[ACTIVITY] Retype each line below without a single alteration.

[INPUT RECORDS]
- - -

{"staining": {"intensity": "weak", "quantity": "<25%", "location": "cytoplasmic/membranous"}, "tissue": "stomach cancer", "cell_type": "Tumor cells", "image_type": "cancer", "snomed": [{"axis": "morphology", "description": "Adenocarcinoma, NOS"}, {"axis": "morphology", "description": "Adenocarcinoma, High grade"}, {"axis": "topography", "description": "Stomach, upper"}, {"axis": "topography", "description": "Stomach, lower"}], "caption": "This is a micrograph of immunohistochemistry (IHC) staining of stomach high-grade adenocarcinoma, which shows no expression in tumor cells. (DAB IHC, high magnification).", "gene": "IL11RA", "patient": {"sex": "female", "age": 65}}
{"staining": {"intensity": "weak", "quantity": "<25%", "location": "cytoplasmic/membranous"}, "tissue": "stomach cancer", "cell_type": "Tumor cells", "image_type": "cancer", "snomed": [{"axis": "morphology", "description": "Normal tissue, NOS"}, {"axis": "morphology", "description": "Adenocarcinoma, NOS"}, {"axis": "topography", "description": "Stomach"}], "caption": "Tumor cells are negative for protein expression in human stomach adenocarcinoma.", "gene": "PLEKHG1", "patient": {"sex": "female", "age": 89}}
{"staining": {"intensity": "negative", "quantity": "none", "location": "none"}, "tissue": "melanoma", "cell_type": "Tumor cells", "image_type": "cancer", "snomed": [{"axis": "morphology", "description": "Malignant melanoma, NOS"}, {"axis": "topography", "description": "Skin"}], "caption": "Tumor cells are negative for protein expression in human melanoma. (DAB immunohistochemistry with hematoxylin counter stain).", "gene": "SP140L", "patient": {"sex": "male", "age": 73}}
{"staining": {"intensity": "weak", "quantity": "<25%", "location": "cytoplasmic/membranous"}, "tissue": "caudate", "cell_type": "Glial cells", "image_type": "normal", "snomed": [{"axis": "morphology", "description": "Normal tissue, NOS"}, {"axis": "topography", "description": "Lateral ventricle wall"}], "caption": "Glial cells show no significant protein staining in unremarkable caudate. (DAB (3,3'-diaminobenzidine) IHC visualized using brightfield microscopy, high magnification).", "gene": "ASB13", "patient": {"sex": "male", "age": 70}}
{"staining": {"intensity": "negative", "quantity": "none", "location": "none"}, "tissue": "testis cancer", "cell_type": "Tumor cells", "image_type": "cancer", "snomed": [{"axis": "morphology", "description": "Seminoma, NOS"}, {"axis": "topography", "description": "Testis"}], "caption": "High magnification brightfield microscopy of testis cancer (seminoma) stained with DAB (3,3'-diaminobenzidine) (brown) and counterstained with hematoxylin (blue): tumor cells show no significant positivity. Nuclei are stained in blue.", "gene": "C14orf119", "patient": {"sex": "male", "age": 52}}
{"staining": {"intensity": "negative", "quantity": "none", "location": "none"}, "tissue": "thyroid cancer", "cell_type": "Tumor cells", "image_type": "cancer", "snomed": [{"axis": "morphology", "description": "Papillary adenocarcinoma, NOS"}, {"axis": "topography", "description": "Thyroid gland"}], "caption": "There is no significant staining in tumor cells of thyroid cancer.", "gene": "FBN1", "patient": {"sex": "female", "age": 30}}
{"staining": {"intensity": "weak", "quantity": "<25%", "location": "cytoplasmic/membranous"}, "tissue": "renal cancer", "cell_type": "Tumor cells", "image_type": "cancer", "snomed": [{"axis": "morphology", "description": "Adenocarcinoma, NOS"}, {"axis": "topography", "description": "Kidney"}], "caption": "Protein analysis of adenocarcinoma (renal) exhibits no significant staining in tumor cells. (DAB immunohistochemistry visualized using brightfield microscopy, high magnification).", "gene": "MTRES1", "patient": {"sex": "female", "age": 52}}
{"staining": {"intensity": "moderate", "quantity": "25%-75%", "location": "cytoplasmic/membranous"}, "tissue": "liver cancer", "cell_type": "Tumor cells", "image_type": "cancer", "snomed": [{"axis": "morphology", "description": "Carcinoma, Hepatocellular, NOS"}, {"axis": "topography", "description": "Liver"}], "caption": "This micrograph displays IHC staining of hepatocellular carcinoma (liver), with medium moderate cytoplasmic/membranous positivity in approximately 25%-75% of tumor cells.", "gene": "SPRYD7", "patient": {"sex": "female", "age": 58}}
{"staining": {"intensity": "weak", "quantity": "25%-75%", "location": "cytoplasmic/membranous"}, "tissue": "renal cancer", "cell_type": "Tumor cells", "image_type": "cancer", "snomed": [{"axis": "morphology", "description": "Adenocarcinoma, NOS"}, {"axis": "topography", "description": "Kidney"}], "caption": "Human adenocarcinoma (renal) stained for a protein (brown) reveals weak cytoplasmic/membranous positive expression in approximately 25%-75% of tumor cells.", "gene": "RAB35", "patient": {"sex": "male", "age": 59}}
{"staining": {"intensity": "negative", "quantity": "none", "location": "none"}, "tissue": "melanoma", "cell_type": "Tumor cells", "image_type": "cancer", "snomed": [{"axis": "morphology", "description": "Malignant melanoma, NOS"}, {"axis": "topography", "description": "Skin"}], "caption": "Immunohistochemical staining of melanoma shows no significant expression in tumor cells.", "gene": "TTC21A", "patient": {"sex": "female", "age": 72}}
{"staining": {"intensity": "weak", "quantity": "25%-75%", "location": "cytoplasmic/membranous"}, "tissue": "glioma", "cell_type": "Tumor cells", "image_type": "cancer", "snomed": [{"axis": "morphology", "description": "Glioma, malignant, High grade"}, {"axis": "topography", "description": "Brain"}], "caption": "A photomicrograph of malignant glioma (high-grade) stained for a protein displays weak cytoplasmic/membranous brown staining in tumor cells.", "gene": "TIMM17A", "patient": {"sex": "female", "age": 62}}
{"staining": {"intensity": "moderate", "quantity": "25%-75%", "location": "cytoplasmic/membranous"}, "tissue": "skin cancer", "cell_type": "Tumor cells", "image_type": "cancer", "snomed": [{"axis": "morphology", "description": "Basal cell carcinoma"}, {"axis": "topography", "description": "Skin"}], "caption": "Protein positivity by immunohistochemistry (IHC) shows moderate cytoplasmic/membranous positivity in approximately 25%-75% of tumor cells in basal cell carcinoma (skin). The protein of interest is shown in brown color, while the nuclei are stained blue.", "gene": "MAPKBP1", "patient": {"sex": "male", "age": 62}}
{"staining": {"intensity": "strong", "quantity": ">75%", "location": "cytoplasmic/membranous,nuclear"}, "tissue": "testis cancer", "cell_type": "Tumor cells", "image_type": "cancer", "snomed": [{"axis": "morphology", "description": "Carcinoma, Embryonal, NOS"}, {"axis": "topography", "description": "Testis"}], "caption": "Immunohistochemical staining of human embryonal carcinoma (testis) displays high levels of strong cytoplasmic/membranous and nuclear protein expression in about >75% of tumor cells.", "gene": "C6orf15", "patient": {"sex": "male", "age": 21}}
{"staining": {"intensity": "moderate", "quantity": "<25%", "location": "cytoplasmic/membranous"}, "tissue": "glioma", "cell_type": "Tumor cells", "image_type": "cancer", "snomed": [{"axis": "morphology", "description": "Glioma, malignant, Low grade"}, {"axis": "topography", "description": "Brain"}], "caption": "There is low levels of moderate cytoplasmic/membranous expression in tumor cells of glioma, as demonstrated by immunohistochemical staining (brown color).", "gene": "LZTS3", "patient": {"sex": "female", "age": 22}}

- - -

[SOLVED EXERCISE]
{"staining": {"intensity": "weak", "quantity": "<25%", "location": "cytoplasmic/membranous"}, "tissue": "stomach cancer", "cell_type": "Tumor cells", "image_type": "cancer", "snomed": [{"axis": "morphology", "description": "Adenocarcinoma, NOS"}, {"axis": "morphology", "description": "Adenocarcinoma, High grade"}, {"axis": "topography", "description": "Stomach, upper"}, {"axis": "topography", "description": "Stomach, lower"}], "caption": "This is a micrograph of immunohistochemistry (IHC) staining of stomach high-grade adenocarcinoma, which shows no expression in tumor cells. (DAB IHC, high magnification).", "gene": "IL11RA", "patient": {"sex": "female", "age": 65}}
{"staining": {"intensity": "weak", "quantity": "<25%", "location": "cytoplasmic/membranous"}, "tissue": "stomach cancer", "cell_type": "Tumor cells", "image_type": "cancer", "snomed": [{"axis": "morphology", "description": "Normal tissue, NOS"}, {"axis": "morphology", "description": "Adenocarcinoma, NOS"}, {"axis": "topography", "description": "Stomach"}], "caption": "Tumor cells are negative for protein expression in human stomach adenocarcinoma.", "gene": "PLEKHG1", "patient": {"sex": "female", "age": 89}}
{"staining": {"intensity": "negative", "quantity": "none", "location": "none"}, "tissue": "melanoma", "cell_type": "Tumor cells", "image_type": "cancer", "snomed": [{"axis": "morphology", "description": "Malignant melanoma, NOS"}, {"axis": "topography", "description": "Skin"}], "caption": "Tumor cells are negative for protein expression in human melanoma. (DAB immunohistochemistry with hematoxylin counter stain).", "gene": "SP140L", "patient": {"sex": "male", "age": 73}}
{"staining": {"intensity": "weak", "quantity": "<25%", "location": "cytoplasmic/membranous"}, "tissue": "caudate", "cell_type": "Glial cells", "image_type": "normal", "snomed": [{"axis": "morphology", "description": "Normal tissue, NOS"}, {"axis": "topography", "description": "Lateral ventricle wall"}], "caption": "Glial cells show no significant protein staining in unremarkable caudate. (DAB (3,3'-diaminobenzidine) IHC visualized using brightfield microscopy, high magnification).", "gene": "ASB13", "patient": {"sex": "male", "age": 70}}
{"staining": {"intensity": "negative", "quantity": "none", "location": "none"}, "tissue": "testis cancer", "cell_type": "Tumor cells", "image_type": "cancer", "snomed": [{"axis": "morphology", "description": "Seminoma, NOS"}, {"axis": "topography", "description": "Testis"}], "caption": "High magnification brightfield microscopy of testis cancer (seminoma) stained with DAB (3,3'-diaminobenzidine) (brown) and counterstained with hematoxylin (blue): tumor cells show no significant positivity. Nuclei are stained in blue.", "gene": "C14orf119", "patient": {"sex": "male", "age": 52}}
{"staining": {"intensity": "negative", "quantity": "none", "location": "none"}, "tissue": "thyroid cancer", "cell_type": "Tumor cells", "image_type": "cancer", "snomed": [{"axis": "morphology", "description": "Papillary adenocarcinoma, NOS"}, {"axis": "topography", "description": "Thyroid gland"}], "caption": "There is no significant staining in tumor cells of thyroid cancer.", "gene": "FBN1", "patient": {"sex": "female", "age": 30}}
{"staining": {"intensity": "weak", "quantity": "<25%", "location": "cytoplasmic/membranous"}, "tissue": "renal cancer", "cell_type": "Tumor cells", "image_type": "cancer", "snomed": [{"axis": "morphology", "description": "Adenocarcinoma, NOS"}, {"axis": "topography", "description": "Kidney"}], "caption": "Protein analysis of adenocarcinoma (renal) exhibits no significant staining in tumor cells. (DAB immunohistochemistry visualized using brightfield microscopy, high magnification).", "gene": "MTRES1", "patient": {"sex": "female", "age": 52}}
{"staining": {"intensity": "moderate", "quantity": "25%-75%", "location": "cytoplasmic/membranous"}, "tissue": "liver cancer", "cell_type": "Tumor cells", "image_type": "cancer", "snomed": [{"axis": "morphology", "description": "Carcinoma, Hepatocellular, NOS"}, {"axis": "topography", "description": "Liver"}], "caption": "This micrograph displays IHC staining of hepatocellular carcinoma (liver), with medium moderate cytoplasmic/membranous positivity in approximately 25%-75% of tumor cells.", "gene": "SPRYD7", "patient": {"sex": "female", "age": 58}}
{"staining": {"intensity": "weak", "quantity": "25%-75%", "location": "cytoplasmic/membranous"}, "tissue": "renal cancer", "cell_type": "Tumor cells", "image_type": "cancer", "snomed": [{"axis": "morphology", "description": "Adenocarcinoma, NOS"}, {"axis": "topography", "description": "Kidney"}], "caption": "Human adenocarcinoma (renal) stained for a protein (brown) reveals weak cytoplasmic/membranous positive expression in approximately 25%-75% of tumor cells.", "gene": "RAB35", "patient": {"sex": "male", "age": 59}}
{"staining": {"intensity": "negative", "quantity": "none", "location": "none"}, "tissue": "melanoma", "cell_type": "Tumor cells", "image_type": "cancer", "snomed": [{"axis": "morphology", "description": "Malignant melanoma, NOS"}, {"axis": "topography", "description": "Skin"}], "caption": "Immunohistochemical staining of melanoma shows no significant expression in tumor cells.", "gene": "TTC21A", "patient": {"sex": "female", "age": 72}}
{"staining": {"intensity": "weak", "quantity": "25%-75%", "location": "cytoplasmic/membranous"}, "tissue": "glioma", "cell_type": "Tumor cells", "image_type": "cancer", "snomed": [{"axis": "morphology", "description": "Glioma, malignant, High grade"}, {"axis": "topography", "description": "Brain"}], "caption": "A photomicrograph of malignant glioma (high-grade) stained for a protein displays weak cytoplasmic/membranous brown staining in tumor cells.", "gene": "TIMM17A", "patient": {"sex": "female", "age": 62}}
{"staining": {"intensity": "moderate", "quantity": "25%-75%", "location": "cytoplasmic/membranous"}, "tissue": "skin cancer", "cell_type": "Tumor cells", "image_type": "cancer", "snomed": [{"axis": "morphology", "description": "Basal cell carcinoma"}, {"axis": "topography", "description": "Skin"}], "caption": "Protein positivity by immunohistochemistry (IHC) shows moderate cytoplasmic/membranous positivity in approximately 25%-75% of tumor cells in basal cell carcinoma (skin). The protein of interest is shown in brown color, while the nuclei are stained blue.", "gene": "MAPKBP1", "patient": {"sex": "male", "age": 62}}
{"staining": {"intensity": "strong", "quantity": ">75%", "location": "cytoplasmic/membranous,nuclear"}, "tissue": "testis cancer", "cell_type": "Tumor cells", "image_type": "cancer", "snomed": [{"axis": "morphology", "description": "Carcinoma, Embryonal, NOS"}, {"axis": "topography", "description": "Testis"}], "caption": "Immunohistochemical staining of human embryonal carcinoma (testis) displays high levels of strong cytoplasmic/membranous and nuclear protein expression in about >75% of tumor cells.", "gene": "C6orf15", "patient": {"sex": "male", "age": 21}}
{"staining": {"intensity": "moderate", "quantity": "<25%", "location": "cytoplasmic/membranous"}, "tissue": "glioma", "cell_type": "Tumor cells", "image_type": "cancer", "snomed": [{"axis": "morphology", "description": "Glioma, malignant, Low grade"}, {"axis": "topography", "description": "Brain"}], "caption": "There is low levels of moderate cytoplasmic/membranous expression in tumor cells of glioma, as demonstrated by immunohistochemical staining (brown color).", "gene": "LZTS3", "patient": {"sex": "female", "age": 22}}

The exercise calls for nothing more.